Para além da realização da manifestação, na última reunião reunião do Conselho Nacional da CGTP-IN ficou ainda decidido  "realizar uma ação de mobilização geral, por mais salário e direitos para uma vida digna, contra o aumento do custo de vida e pela retirada do pacote laboral" com início a 9 de fevereiro.

A partir desse dia vão ser realizados, em vários pontos do país plenários, ações de rua, concentrações, manifestações e greves setoriais" de maneira a preparar e mobilizar os trabalhadores para a manifestação nacional.
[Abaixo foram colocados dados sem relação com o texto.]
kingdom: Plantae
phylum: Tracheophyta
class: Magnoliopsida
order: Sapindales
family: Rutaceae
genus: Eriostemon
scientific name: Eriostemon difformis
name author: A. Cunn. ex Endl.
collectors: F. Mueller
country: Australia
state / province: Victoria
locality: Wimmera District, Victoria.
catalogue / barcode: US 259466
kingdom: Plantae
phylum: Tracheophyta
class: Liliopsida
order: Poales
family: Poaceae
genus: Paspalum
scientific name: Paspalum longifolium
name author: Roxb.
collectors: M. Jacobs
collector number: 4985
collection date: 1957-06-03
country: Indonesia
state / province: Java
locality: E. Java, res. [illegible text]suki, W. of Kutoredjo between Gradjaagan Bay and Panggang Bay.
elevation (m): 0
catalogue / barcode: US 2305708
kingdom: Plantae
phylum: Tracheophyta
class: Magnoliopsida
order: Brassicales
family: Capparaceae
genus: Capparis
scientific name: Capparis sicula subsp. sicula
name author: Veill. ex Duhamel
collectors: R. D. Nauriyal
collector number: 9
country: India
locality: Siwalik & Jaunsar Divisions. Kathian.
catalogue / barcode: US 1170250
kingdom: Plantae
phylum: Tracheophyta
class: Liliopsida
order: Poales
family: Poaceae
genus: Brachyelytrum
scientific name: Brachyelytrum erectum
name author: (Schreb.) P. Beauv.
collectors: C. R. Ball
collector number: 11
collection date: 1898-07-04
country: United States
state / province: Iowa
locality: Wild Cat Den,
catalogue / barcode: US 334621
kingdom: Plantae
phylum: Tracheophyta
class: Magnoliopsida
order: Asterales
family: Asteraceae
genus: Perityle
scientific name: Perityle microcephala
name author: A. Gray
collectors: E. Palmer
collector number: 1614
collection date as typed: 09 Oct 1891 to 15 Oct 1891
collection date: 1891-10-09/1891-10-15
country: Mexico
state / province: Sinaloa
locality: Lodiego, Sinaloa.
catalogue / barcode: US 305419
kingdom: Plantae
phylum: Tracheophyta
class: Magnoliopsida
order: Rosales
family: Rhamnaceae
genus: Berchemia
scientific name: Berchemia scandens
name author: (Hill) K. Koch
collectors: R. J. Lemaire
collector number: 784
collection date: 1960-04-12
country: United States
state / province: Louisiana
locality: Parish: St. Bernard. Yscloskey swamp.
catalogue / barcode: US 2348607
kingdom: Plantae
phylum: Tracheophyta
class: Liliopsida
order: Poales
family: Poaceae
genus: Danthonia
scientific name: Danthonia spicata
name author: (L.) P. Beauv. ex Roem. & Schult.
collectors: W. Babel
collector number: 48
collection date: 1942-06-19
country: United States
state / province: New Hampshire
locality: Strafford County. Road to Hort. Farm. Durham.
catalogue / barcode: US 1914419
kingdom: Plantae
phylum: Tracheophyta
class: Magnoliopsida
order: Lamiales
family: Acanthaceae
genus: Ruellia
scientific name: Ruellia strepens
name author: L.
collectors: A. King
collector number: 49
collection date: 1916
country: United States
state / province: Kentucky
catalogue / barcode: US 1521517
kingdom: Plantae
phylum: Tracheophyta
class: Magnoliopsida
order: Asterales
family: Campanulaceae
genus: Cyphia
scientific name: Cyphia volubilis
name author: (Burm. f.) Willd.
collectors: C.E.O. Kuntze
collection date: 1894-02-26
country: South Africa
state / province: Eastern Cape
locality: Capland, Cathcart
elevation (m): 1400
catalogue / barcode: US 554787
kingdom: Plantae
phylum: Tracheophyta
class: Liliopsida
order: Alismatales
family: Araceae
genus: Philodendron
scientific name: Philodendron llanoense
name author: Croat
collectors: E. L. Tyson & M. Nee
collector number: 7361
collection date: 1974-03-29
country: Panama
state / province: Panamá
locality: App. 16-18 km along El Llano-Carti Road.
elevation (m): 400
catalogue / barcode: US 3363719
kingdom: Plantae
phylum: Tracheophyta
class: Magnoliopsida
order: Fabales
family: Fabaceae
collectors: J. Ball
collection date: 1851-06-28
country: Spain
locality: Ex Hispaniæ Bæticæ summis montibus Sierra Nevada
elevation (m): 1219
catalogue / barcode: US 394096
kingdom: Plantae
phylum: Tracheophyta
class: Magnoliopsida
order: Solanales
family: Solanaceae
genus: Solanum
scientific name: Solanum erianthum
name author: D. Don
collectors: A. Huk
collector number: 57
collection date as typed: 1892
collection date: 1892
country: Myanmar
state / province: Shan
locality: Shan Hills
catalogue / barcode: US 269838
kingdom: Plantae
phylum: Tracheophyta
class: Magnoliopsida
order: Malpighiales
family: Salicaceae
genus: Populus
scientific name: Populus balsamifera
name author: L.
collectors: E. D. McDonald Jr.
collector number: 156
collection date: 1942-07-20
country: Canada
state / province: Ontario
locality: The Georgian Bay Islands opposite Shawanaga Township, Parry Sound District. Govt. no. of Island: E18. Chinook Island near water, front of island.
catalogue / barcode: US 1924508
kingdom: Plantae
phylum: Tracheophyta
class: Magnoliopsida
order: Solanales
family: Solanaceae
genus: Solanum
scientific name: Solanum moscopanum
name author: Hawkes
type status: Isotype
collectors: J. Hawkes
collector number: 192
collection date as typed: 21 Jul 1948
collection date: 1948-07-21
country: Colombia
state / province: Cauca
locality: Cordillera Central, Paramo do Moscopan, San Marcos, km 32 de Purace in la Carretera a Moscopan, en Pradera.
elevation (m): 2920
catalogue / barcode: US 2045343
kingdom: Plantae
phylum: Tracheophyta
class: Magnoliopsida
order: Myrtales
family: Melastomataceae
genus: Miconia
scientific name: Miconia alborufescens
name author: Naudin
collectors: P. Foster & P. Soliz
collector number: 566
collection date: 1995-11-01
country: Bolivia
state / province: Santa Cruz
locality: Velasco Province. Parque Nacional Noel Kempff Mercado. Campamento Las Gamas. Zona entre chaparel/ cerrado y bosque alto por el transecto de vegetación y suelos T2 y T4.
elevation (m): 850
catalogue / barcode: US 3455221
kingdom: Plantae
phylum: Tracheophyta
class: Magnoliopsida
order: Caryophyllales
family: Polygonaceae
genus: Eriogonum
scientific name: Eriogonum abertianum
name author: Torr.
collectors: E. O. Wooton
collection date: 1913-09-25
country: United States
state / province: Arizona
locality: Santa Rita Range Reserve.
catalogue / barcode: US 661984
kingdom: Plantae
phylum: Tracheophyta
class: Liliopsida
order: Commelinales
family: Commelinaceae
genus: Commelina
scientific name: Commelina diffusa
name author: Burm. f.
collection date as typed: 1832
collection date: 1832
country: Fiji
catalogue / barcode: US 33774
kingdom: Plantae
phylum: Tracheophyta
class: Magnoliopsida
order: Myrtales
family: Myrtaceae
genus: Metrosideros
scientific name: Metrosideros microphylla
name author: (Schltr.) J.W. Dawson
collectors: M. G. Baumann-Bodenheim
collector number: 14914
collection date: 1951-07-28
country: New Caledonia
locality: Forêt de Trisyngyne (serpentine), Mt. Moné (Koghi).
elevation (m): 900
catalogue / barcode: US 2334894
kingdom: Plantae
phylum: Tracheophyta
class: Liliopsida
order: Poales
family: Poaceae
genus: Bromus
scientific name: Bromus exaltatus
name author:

Para a CGTP-IN as  propostas apresentadas pelo governo representam “um ataque aos direitos dos trabalhadores e o aprofundamento do modelo assente nos baixos salários e na precariedade laboral” e visam “promover mudanças significativas no Código do Trabalho e atender às exigências das associações patronais”.

Ainda segundo a central sindical, as medidas propostas “configuram num assalto aos direitos dos trabalhadores e visam a perpetuação e agravamento dos baixos salários, promovem a desregulação dos horários, multiplicam os motivos e alargam os prazos para os vínculos precários, facilitam os despedimentos e limitam a defesa e reintegração dos trabalhadores , atacam os direitos de maternidade e paternidade, facilitam a caducidade e promove a destruição da contratação coletiva, atacam a liberdade sindical e o direito à greve, impondo limitações que ferem de forma profunda estes direitos fundamentais”.